EXCERPT PROVIDED:
--*--

Skip to content

SIARD 2.1 / 2.1.1 metadata.xsd analysis of spec and tools implementations #55

@solfeggietto

Description

@solfeggietto

Conclusion

metadata.xml should be unique for every version of SIARD n.n[.n] with a possibility to make revisions within a version. Any revision should be commented at top with a log history of changes. The SIARD producing tools should use the exact files that is published for metadata.xsd, so the version also can be verified with a checksum control.

The bottom line in those requirements is the fact that SIARD extractions are used for long term preservation of database system, so every part of the specification and usage of schemas should be stable and with no risk of different interpretations of usage. If a SIARD tool in a specific case need do a change from the standard schema, this should be documented in top of the schema as comment with a log history where the source metadata.xsd before changes is set as well as the implemented changes.

Today there are no good unique identifiers in the header-comment section at top of the xsd schema, which makes it a hard job to be sure which version of the metadata.xsd that is in use without extensive diffcheck. In addition the standard and the tools creating this file in the SIARD-extractions are using a mixture of UTF8 without and with BOM as well as line endings (windows CR LF, Unix LF and Linux CR), as well as different indent characters and numbers of them. The line endings and UTF8 (BOM) is not a problem, but the original metadata.xsd should be used as is, with the checksum that then can be easily and automatically controlled in the production line.

Sources

SIARD 2.1.1

Current/Latest implementation of SIARD specification.

"The present version 2.1.1 documents the current state of the SIARD file format. It has been developed by the eCH Fachgruppe on Digital Preservation but is no official standards by eCH. It is identical to version 2.1 save for a few precisions in the wording."

eCH
https://kost-ceco.ch/cms/index.php?siard_de

metadata.xsd, 33.1K, 20.12.18, MD5: ffcfb3243c8662663baf2f9b6ebc92e3
https://kost-ceco.ch/cms/dl/76920d54da523e8f97f5c441befdf0bc/metadata.xsd

DILCIS Board
metadata.xsd, MD5: ffcfb3243c8662663baf2f9b6ebc92e3
SIARD schema (= latest 2.1.1 2019-05-15): https://github.com/DILCISBoard/SIARD/blob/master/schema/metadata.xsd
SIARD 2.1.1 2019-05-15: https://github.com/DILCISBoard/SIARD/blob/master/SIARD%202.1.1/format/2019-05-15/metadata.xsd

Siard Suite v2.1.134
metadata.xsd, MD5: ffcfb3243c8662663baf2f9b6ebc92e3

Exact match in both references to SIARD 2.1.1 spec metadata.xsd and SIARD Suite v2.1.134 extraction usage.

--*--

SUPPLIED MATERIAL:
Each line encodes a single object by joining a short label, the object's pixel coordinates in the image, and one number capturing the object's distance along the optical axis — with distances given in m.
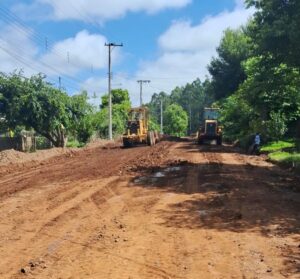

--*--

PROBLEM TO SOLVE: Please copy word for word the passage of the SIARD metadata.xsd thread between "metadata.xml should be" and "a checksum control.", inclusive.

TASK OUTPUT:
metadata.xml should be unique for every version of SIARD n.n[.n] with a possibility to make revisions within a version. Any revision should be commented at top with a log history of changes. The SIARD producing tools should use the exact files that is published for metadata.xsd, so the version also can be verified with a checksum control.